Below are some records; return each one exactly as written.

DATASET RECORDS section start

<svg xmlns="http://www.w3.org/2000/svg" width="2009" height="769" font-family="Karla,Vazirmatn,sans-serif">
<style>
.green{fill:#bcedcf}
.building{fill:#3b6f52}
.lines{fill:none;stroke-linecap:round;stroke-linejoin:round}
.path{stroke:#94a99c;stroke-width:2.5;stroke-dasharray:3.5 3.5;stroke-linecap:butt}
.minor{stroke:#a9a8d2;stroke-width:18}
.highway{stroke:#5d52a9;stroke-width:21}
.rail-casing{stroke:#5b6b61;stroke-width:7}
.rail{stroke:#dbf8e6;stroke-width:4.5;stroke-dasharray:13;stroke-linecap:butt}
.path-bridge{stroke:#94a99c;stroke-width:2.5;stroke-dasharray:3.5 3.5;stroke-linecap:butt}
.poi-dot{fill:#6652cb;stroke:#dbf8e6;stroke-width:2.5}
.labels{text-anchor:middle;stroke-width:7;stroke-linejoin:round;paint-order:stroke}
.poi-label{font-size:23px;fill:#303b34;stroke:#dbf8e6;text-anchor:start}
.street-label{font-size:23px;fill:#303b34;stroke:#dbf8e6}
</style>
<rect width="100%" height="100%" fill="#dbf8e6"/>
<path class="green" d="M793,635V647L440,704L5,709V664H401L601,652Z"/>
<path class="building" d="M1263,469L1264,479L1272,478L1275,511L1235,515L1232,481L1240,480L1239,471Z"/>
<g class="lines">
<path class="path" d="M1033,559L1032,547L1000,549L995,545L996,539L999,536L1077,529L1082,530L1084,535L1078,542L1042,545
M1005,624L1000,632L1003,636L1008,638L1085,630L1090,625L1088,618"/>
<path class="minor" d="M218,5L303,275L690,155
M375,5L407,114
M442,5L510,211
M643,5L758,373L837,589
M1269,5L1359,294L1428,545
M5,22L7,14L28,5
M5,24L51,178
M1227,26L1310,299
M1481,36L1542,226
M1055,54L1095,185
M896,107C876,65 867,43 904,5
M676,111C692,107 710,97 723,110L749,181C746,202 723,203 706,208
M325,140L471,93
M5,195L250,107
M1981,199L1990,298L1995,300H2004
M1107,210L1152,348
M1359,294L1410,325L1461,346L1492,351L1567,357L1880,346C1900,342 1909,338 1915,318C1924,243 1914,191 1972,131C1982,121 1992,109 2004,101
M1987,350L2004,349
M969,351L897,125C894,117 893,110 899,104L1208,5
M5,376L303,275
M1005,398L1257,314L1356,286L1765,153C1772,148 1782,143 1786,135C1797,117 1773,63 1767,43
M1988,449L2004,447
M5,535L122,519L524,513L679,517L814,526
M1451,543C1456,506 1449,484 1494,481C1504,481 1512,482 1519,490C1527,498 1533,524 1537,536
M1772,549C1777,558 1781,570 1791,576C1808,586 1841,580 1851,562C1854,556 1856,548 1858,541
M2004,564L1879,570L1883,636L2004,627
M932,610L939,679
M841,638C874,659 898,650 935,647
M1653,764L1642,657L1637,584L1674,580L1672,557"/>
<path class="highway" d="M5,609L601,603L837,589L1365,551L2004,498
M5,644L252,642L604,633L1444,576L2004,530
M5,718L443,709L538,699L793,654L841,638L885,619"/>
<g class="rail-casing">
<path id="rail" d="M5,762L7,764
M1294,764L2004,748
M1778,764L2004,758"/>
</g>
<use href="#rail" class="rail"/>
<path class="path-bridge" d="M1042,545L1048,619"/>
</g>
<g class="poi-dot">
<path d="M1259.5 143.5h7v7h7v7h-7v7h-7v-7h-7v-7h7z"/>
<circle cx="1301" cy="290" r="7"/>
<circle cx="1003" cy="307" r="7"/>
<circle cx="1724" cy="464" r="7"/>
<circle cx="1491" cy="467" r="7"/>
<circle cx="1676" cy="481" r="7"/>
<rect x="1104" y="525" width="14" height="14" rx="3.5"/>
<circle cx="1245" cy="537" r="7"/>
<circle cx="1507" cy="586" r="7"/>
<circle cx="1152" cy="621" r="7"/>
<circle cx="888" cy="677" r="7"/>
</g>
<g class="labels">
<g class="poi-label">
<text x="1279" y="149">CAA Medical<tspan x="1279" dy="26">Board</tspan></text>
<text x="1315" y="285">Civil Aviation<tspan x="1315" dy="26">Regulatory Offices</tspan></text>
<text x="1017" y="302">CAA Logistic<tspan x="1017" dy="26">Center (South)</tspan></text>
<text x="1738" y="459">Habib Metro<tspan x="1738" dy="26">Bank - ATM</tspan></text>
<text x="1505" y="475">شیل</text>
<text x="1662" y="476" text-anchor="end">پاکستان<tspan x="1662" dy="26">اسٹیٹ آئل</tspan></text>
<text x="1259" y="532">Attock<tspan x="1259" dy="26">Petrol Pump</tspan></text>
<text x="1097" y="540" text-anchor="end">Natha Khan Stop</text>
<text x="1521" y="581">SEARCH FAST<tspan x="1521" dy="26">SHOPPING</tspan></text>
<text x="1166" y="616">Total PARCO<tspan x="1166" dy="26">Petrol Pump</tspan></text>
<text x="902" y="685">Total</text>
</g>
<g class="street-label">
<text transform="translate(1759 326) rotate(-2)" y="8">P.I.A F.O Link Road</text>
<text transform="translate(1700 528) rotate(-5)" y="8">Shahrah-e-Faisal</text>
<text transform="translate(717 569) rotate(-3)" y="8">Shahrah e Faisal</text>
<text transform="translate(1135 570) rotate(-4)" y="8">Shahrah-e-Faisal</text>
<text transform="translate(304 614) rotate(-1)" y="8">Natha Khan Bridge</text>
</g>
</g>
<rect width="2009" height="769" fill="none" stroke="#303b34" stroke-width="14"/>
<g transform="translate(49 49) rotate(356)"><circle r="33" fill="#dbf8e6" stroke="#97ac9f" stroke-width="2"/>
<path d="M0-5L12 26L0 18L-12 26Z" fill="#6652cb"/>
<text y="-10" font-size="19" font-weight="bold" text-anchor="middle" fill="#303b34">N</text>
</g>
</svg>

DATASET RECORDS section end

OUTPUT OF THE EXERCISE »
<svg xmlns="http://www.w3.org/2000/svg" width="2009" height="769" font-family="Karla,Vazirmatn,sans-serif">
<style>
.green{fill:#bcedcf}
.building{fill:#3b6f52}
.lines{fill:none;stroke-linecap:round;stroke-linejoin:round}
.path{stroke:#94a99c;stroke-width:2.5;stroke-dasharray:3.5 3.5;stroke-linecap:butt}
.minor{stroke:#a9a8d2;stroke-width:18}
.highway{stroke:#5d52a9;stroke-width:21}
.rail-casing{stroke:#5b6b61;stroke-width:7}
.rail{stroke:#dbf8e6;stroke-width:4.5;stroke-dasharray:13;stroke-linecap:butt}
.path-bridge{stroke:#94a99c;stroke-width:2.5;stroke-dasharray:3.5 3.5;stroke-linecap:butt}
.poi-dot{fill:#6652cb;stroke:#dbf8e6;stroke-width:2.5}
.labels{text-anchor:middle;stroke-width:7;stroke-linejoin:round;paint-order:stroke}
.poi-label{font-size:23px;fill:#303b34;stroke:#dbf8e6;text-anchor:start}
.street-label{font-size:23px;fill:#303b34;stroke:#dbf8e6}
</style>
<rect width="100%" height="100%" fill="#dbf8e6"/>
<path class="green" d="M793,635V647L440,704L5,709V664H401L601,652Z"/>
<path class="building" d="M1263,469L1264,479L1272,478L1275,511L1235,515L1232,481L1240,480L1239,471Z"/>
<g class="lines">
<path class="path" d="M1033,559L1032,547L1000,549L995,545L996,539L999,536L1077,529L1082,530L1084,535L1078,542L1042,545
M1005,624L1000,632L1003,636L1008,638L1085,630L1090,625L1088,618"/>
<path class="minor" d="M218,5L303,275L690,155
M375,5L407,114
M442,5L510,211
M643,5L758,373L837,589
M1269,5L1359,294L1428,545
M5,22L7,14L28,5
M5,24L51,178
M1227,26L1310,299
M1481,36L1542,226
M1055,54L1095,185
M896,107C876,65 867,43 904,5
M676,111C692,107 710,97 723,110L749,181C746,202 723,203 706,208
M325,140L471,93
M5,195L250,107
M1981,199L1990,298L1995,300H2004
M1107,210L1152,348
M1359,294L1410,325L1461,346L1492,351L1567,357L1880,346C1900,342 1909,338 1915,318C1924,243 1914,191 1972,131C1982,121 1992,109 2004,101
M1987,350L2004,349
M969,351L897,125C894,117 893,110 899,104L1208,5
M5,376L303,275
M1005,398L1257,314L1356,286L1765,153C1772,148 1782,143 1786,135C1797,117 1773,63 1767,43
M1988,449L2004,447
M5,535L122,519L524,513L679,517L814,526
M1451,543C1456,506 1449,484 1494,481C1504,481 1512,482 1519,490C1527,498 1533,524 1537,536
M1772,549C1777,558 1781,570 1791,576C1808,586 1841,580 1851,562C1854,556 1856,548 1858,541
M2004,564L1879,570L1883,636L2004,627
M932,610L939,679
M841,638C874,659 898,650 935,647
M1653,764L1642,657L1637,584L1674,580L1672,557"/>
<path class="highway" d="M5,609L601,603L837,589L1365,551L2004,498
M5,644L252,642L604,633L1444,576L2004,530
M5,718L443,709L538,699L793,654L841,638L885,619"/>
<g class="rail-casing">
<path id="rail" d="M5,762L7,764
M1294,764L2004,748
M1778,764L2004,758"/>
</g>
<use href="#rail" class="rail"/>
<path class="path-bridge" d="M1042,545L1048,619"/>
</g>
<g class="poi-dot">
<path d="M1259.5 143.5h7v7h7v7h-7v7h-7v-7h-7v-7h7z"/>
<circle cx="1301" cy="290" r="7"/>
<circle cx="1003" cy="307" r="7"/>
<circle cx="1724" cy="464" r="7"/>
<circle cx="1491" cy="467" r="7"/>
<circle cx="1676" cy="481" r="7"/>
<rect x="1104" y="525" width="14" height="14" rx="3.5"/>
<circle cx="1245" cy="537" r="7"/>
<circle cx="1507" cy="586" r="7"/>
<circle cx="1152" cy="621" r="7"/>
<circle cx="888" cy="677" r="7"/>
</g>
<g class="labels">
<g class="poi-label">
<text x="1279" y="149">CAA Medical<tspan x="1279" dy="26">Board</tspan></text>
<text x="1315" y="285">Civil Aviation<tspan x="1315" dy="26">Regulatory Offices</tspan></text>
<text x="1017" y="302">CAA Logistic<tspan x="1017" dy="26">Center (South)</tspan></text>
<text x="1738" y="459">Habib Metro<tspan x="1738" dy="26">Bank - ATM</tspan></text>
<text x="1505" y="475">شیل</text>
<text x="1662" y="476" text-anchor="end">پاکستان<tspan x="1662" dy="26">اسٹیٹ آئل</tspan></text>
<text x="1259" y="532">Attock<tspan x="1259" dy="26">Petrol Pump</tspan></text>
<text x="1097" y="540" text-anchor="end">Natha Khan Stop</text>
<text x="1521" y="581">SEARCH FAST<tspan x="1521" dy="26">SHOPPING</tspan></text>
<text x="1166" y="616">Total PARCO<tspan x="1166" dy="26">Petrol Pump</tspan></text>
<text x="902" y="685">Total</text>
</g>
<g class="street-label">
<text transform="translate(1759 326) rotate(-2)" y="8">P.I.A F.O Link Road</text>
<text transform="translate(1700 528) rotate(-5)" y="8">Shahrah-e-Faisal</text>
<text transform="translate(717 569) rotate(-3)" y="8">Shahrah e Faisal</text>
<text transform="translate(1135 570) rotate(-4)" y="8">Shahrah-e-Faisal</text>
<text transform="translate(304 614) rotate(-1)" y="8">Natha Khan Bridge</text>
</g>
</g>
<rect width="2009" height="769" fill="none" stroke="#303b34" stroke-width="14"/>
<g transform="translate(49 49) rotate(356)"><circle r="33" fill="#dbf8e6" stroke="#97ac9f" stroke-width="2"/>
<path d="M0-5L12 26L0 18L-12 26Z" fill="#6652cb"/>
<text y="-10" font-size="19" font-weight="bold" text-anchor="middle" fill="#303b34">N</text>
</g>
</svg>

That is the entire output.